What O'Toole wants to imply, and what Utt blithely assumes and boldly asserts, is that the lack of evidence for x constitutes firm disproof of x. In other words, a straightforward argument from ignorance. The problem is that ignorance works both ways: I could just as easily (and with just as much warrant) argue that there is no clear evidence that the federal government is not contributing significantly to sprawl, so the federal government must be contributing significantly to sprawl.

I came across another example of shoddy work in a chapter in the Heritage Foundation/PERC book entitled "Lessons from the Atlanta Experiment". The author, Angela M. Antonelli, is presented as having managed "The Heritage Foundation's research on budget, tax, regulatory, labor, and environmental policy".
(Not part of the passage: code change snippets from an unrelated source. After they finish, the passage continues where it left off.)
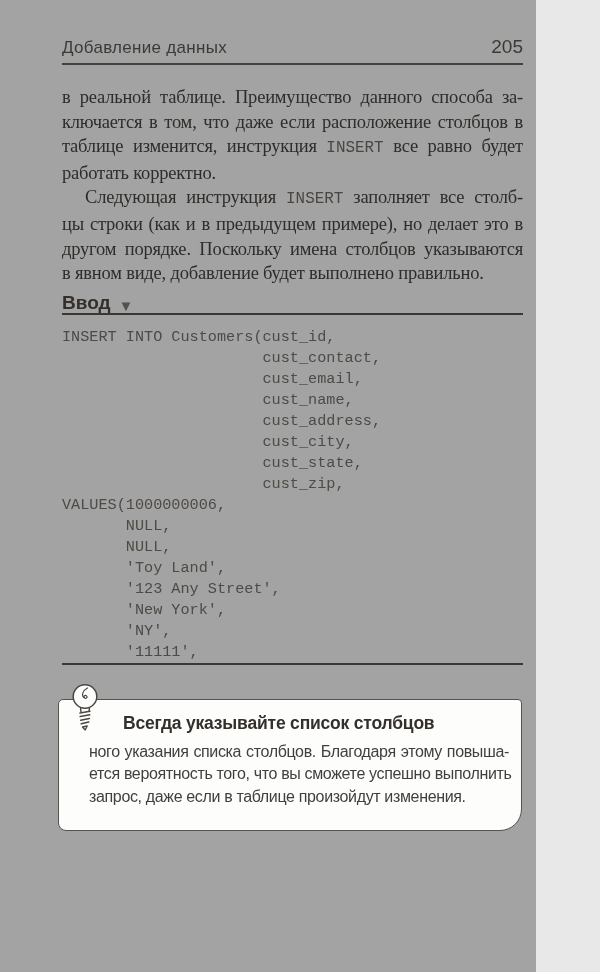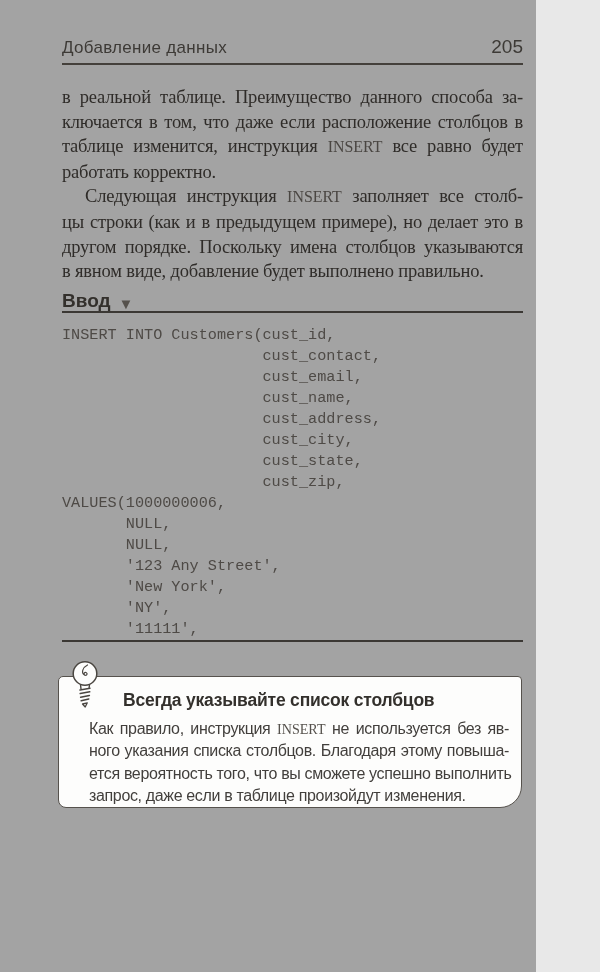--- a/index.html
+++ b/index.html
@@ -29,21 +29,21 @@
 
   
   .body-text{margin-top:20px;font-size:18.5px;letter-spacing:-0.2px;line-height:24.6px;}
   .body-line{
     white-space:nowrap;
     text-align:justify;text-align-last:justify;
   }
   .body-line.last{text-align-last:left;}
   .body-line.indent{text-indent:23px;}
   .inline-code{
-    font-family:Liberation Serif, serif;
+    font-family:Liberation Mono, monospace;
     font-size:0.86em;
     color:#4a4642;
     letter-spacing:0;
   }
 
   
   .input-heading{
     margin-top:7px;
     font-family:"Liberation Sans", sans-serif;
     font-weight:bold;font-size:19px;color:#33302c;
@@ -124,20 +124,21 @@
         <div class="code-line"><span>                      cust_contact,</span></div>
         <div class="code-line"><span>                      cust_email,</span></div>
         <div class="code-line"><span>                      cust_name,</span></div>
         <div class="code-line"><span>                      cust_address,</span></div>
         <div class="code-line"><span>                      cust_city,</span></div>
         <div class="code-line"><span>                      cust_state,</span></div>
         <div class="code-line"><span>                      cust_zip,</span></div>
         <div class="code-line"><span>VALUES(1000000006,</span></div>
         <div class="code-line"><span>       NULL,</span></div>
         <div class="code-line"><span>       NULL,</span></div>
+        <div class="code-line"><span>       'Toy Land',</span></div>
         <div class="code-line"><span>       '123 Any Street',</span></div>
         <div class="code-line"><span>       'New York',</span></div>
         <div class="code-line"><span>       'NY',</span></div>
         <div class="code-line"><span>       '11111',</span></div>
       </div>
 
     <div class="rule-3"></div>
 
     <div class="tip-box">
       <svg class="bulb" viewBox="0 0 32 54">
@@ -145,21 +146,20 @@
         <path d="M18.5 5 C 13.5 7.5, 12 13, 15.5 15 C 18 16.2, 19 13.5, 17 12.5 C 15.5 12, 14.5 13.5, 15.5 15" fill="none" stroke="#4a4641" stroke-width="1.2" stroke-linecap="round"></path>
         <path d="M11.5 24.5 L12 29 M20.5 24.5 L20 29" stroke="#4a4641" stroke-width="1.4" fill="none"></path>
         <path d="M11 30 L21 28.2" stroke="#4a4641" stroke-width="1.5" fill="none" stroke-linecap="round"></path>
         <path d="M11.2 33.6 L20.8 31.8" stroke="#4a4641" stroke-width="1.5" fill="none" stroke-linecap="round"></path>
         <path d="M11.6 37.2 L20.4 35.4" stroke="#4a4641" stroke-width="1.5" fill="none" stroke-linecap="round"></path>
         <path d="M12.2 40.8 L19.8 39" stroke="#4a4641" stroke-width="1.5" fill="none" stroke-linecap="round"></path>
         <path d="M13.5 44 L18.3 42.8 L16.2 47 Z" fill="none" stroke="#4a4641" stroke-width="1.3" stroke-linejoin="round"></path>
       </svg>
       <div class="tip-title">Всегда указывайте список столбцов</div>
       <div class="tip-body">
-          <div class="tip-line"><span>Как правило, инструкция </span><span class="inline-code">INSERT</span><span> не используется без яв-</span></div>
           <div class="tip-line"><span>ного указания списка столбцов. Благодаря этому повыша-</span></div>
           <div class="tip-line"><span>ется вероятность того, что вы сможете успешно выполнить</span></div>
           <div class="tip-line last"><span>запрос, даже если в таблице произойдут изменения.</span></div>
         </div>
     </div>
 
   </div>
 </div>
 
 </body></html>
It would seem that either she doesn't know much about transportation and transportation policy, or she has never actually been to Atlanta. She refers repeatedly to "the fascination with light rail" among planners and others in Atlanta, and she refers to the core of the Metropolitan Atlanta Rapid Transit Authority (MARTA) as a "light rail" system (p.139).

Anyone who claims to know anything about transportation should know that MARTA operates a heavy rail system, which makes a big difference in terms of capital costs, operating costs, capacity, and speed.

Now, this does not mean that other points in that particular chapter are invalid. Or, rather, if other points in the chapter are invalid, they are invalid on their own grounds. It is a particularly shocking bit of sloppiness, though.